■ **Challenge**:
Copy every line of the material below word for word, leaving out the pictures.

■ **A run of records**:
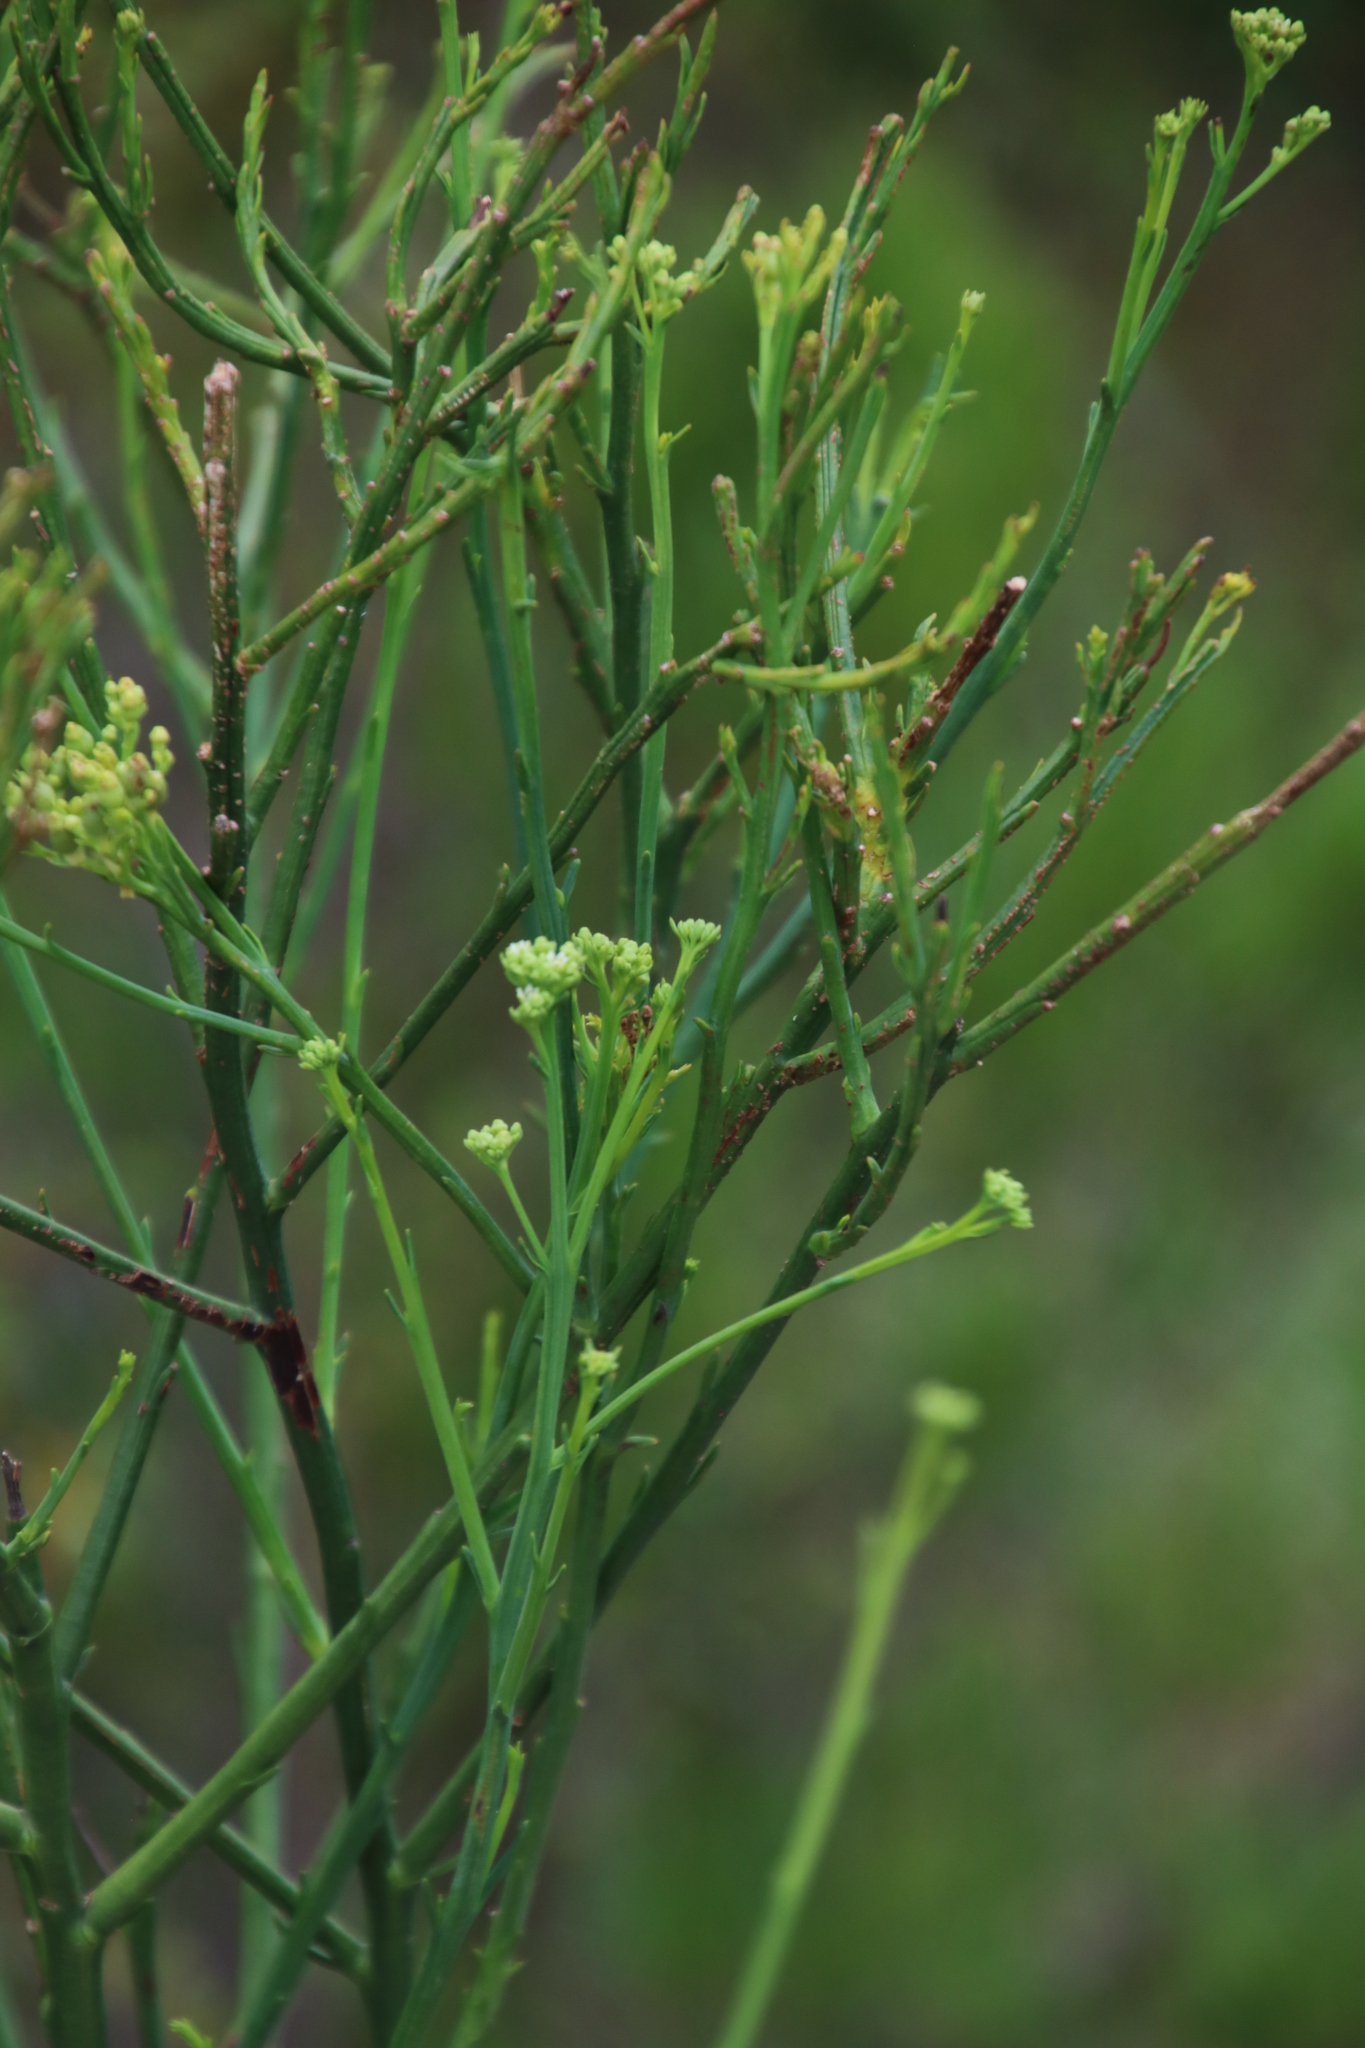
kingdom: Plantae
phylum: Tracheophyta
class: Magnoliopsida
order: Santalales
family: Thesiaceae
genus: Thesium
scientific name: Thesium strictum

■ **Task response**:
kingdom: Plantae
phylum: Tracheophyta
class: Magnoliopsida
order: Santalales
family: Thesiaceae
genus: Thesium
scientific name: Thesium strictum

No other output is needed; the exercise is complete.